| Task statement |
What you return should match the data below exactly, with no pictures in it.
►
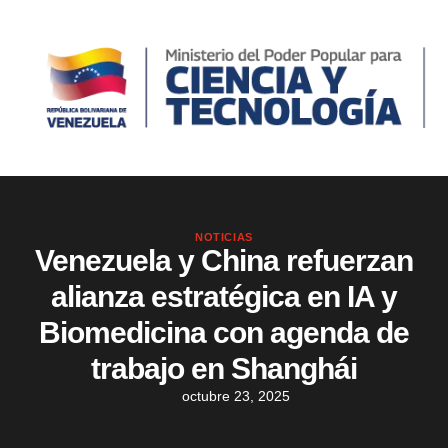
NOTICIAS
Venezuela y China refuerzan
alianza estratégica en IA y
Biomedicina con agenda de
trabajo en Shanghái
octubre 23, 2025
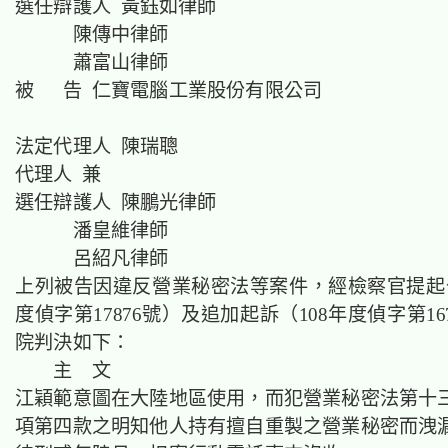
選任辯護人 黃鈺如律師
陳傳中律師
蕭富山律師
被 告 仁寶電腦工業股份有限公司
法定代理人 陳瑞聰
代理人 兼
選任辯護人 陳鵬光律師
潘皇維律師
呂紹凡律師
上列被告因違反營業秘密法等案件，經檢察官提起公
度偵字第17876號）及追加起訴（108年度偵字第16
院判決如下：
主 文
江穎範意圖在
大陸地區
使用，而犯營業秘密法第十
項第四款之明知他人持有擅自重製之營業秘密而洩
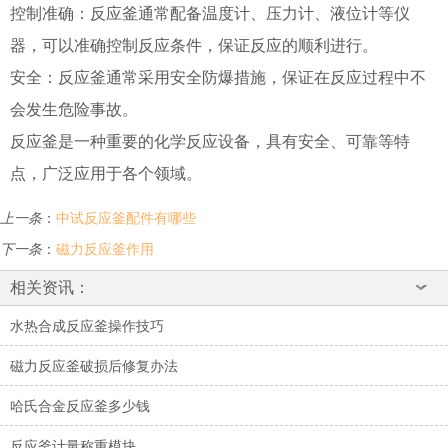
控制准确：反应釜通常配备温度计、压力计、液位计等仪
器，可以准确控制反应条件，保证反应的顺利进行。
安全：反应釜通常采用安全防爆措施，保证在反应过程中不
会发生危险事故。
反应釜是一种重要的化学反应设备，具有安全、可靠等特
点，广泛应用于各个领域。
上一条
：
中试反应釜配件有哪些
下一条
：
磁力反应釜作用
相关资讯：
水热合成反应釜操作技巧
磁力反应釜破损后修复办法
哈氏合金反应釜多少钱
反应釜计量称重模块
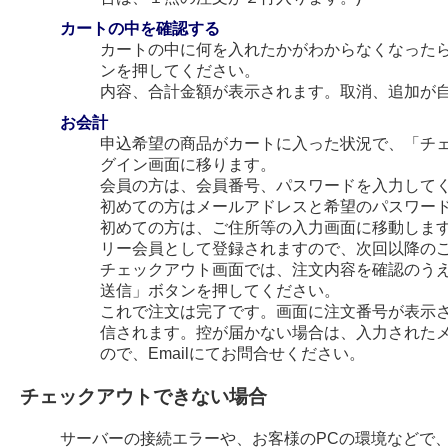
カートの中を確認する
カートの中に何を入れたかがわからなくなった
ンを押してください。
内容、合計金額が表示されます。取消、追加が
お会計
申込希望の商品がカートに入った状況で、「チ
グイン画面に移ります。
会員の方は、会員番号、パスワードを入力して
初めての方はメールアドレスと希望のパスワー
初めての方は、ご住所等の入力画面に移動します
リー会員として登録されますので、次回以降の
チェックアウト画面では、注文内容を確認のう
送信」ボタンを押してください。
これで注文は完了です。画面に注文番号が表示され
信されます。控が届かない場合は、入力された
ので、Emailにてお問合せください。
チェックアウトできない場合
サーバーの接続エラーや、お客様のPCの環境などで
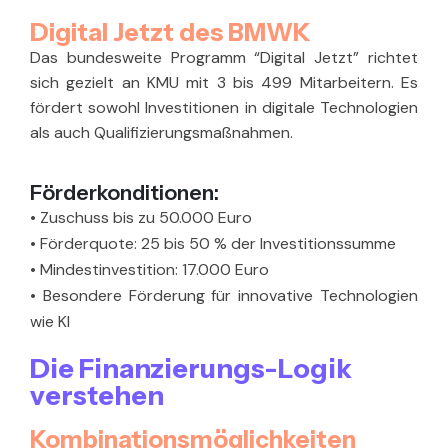
Digital Jetzt des BMWK
Das bundesweite Programm “Digital Jetzt” richtet
sich gezielt an KMU mit 3 bis 499 Mitarbeitern. Es
fördert sowohl Investitionen in digitale Technologien
als auch Qualifizierungsmaßnahmen.
Förderkonditionen:
•
Zuschuss bis zu 50.000 Euro
•
Förderquote: 25 bis 50 % der Investitionssumme
•
Mindestinvestition: 17.000 Euro
•
Besondere Förderung für innovative Technologien
wie KI
Die Finanzierungs-Logik
verstehen
Kombinationsmöglichkeiten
◄
| Exercise result |
NOTICIAS
Venezuela y China refuerzan
alianza estratégica en IA y
Biomedicina con agenda de
trabajo en Shanghái
octubre 23, 2025
選任辯護人 黃鈺如律師
陳傳中律師
蕭富山律師
被 告 仁寶電腦工業股份有限公司
法定代理人 陳瑞聰
代理人 兼
選任辯護人 陳鵬光律師
潘皇維律師
呂紹凡律師
上列被告因違反營業秘密法等案件，經檢察官提起公
度偵字第17876號）及追加起訴（108年度偵字第16
院判決如下：
主 文
江穎範意圖在
大陸地區
使用，而犯營業秘密法第十
項第四款之明知他人持有擅自重製之營業秘密而洩
控制准确：反应釜通常配备温度计、压力计、液位计等仪
器，可以准确控制反应条件，保证反应的顺利进行。
安全：反应釜通常采用安全防爆措施，保证在反应过程中不
会发生危险事故。
反应釜是一种重要的化学反应设备，具有安全、可靠等特
点，广泛应用于各个领域。
上一条
：
中试反应釜配件有哪些
下一条
：
磁力反应釜作用
相关资讯：
水热合成反应釜操作技巧
磁力反应釜破损后修复办法
哈氏合金反应釜多少钱
反应釜计量称重模块
カートの中を確認する
カートの中に何を入れたかがわからなくなった
ンを押してください。
内容、合計金額が表示されます。取消、追加が
お会計
申込希望の商品がカートに入った状況で、「チ
グイン画面に移ります。
会員の方は、会員番号、パスワードを入力して
初めての方はメールアドレスと希望のパスワー
初めての方は、ご住所等の入力画面に移動します
リー会員として登録されますので、次回以降の
チェックアウト画面では、注文内容を確認のう
送信」ボタンを押してください。
これで注文は完了です。画面に注文番号が表示され
信されます。控が届かない場合は、入力された
ので、Emailにてお問合せください。
チェックアウトできない場合
サーバーの接続エラーや、お客様のPCの環境などで
Digital Jetzt des BMWK
Das bundesweite Programm “Digital Jetzt” richtet
sich gezielt an KMU mit 3 bis 499 Mitarbeitern. Es
fördert sowohl Investitionen in digitale Technologien
als auch Qualifizierungsmaßnahmen.
Förderkonditionen:
•
Zuschuss bis zu 50.000 Euro
•
Förderquote: 25 bis 50 % der Investitionssumme
•
Mindestinvestition: 17.000 Euro
•
Besondere Förderung für innovative Technologien
wie KI
Die Finanzierungs-Logik
verstehen
Kombinationsmöglichkeiten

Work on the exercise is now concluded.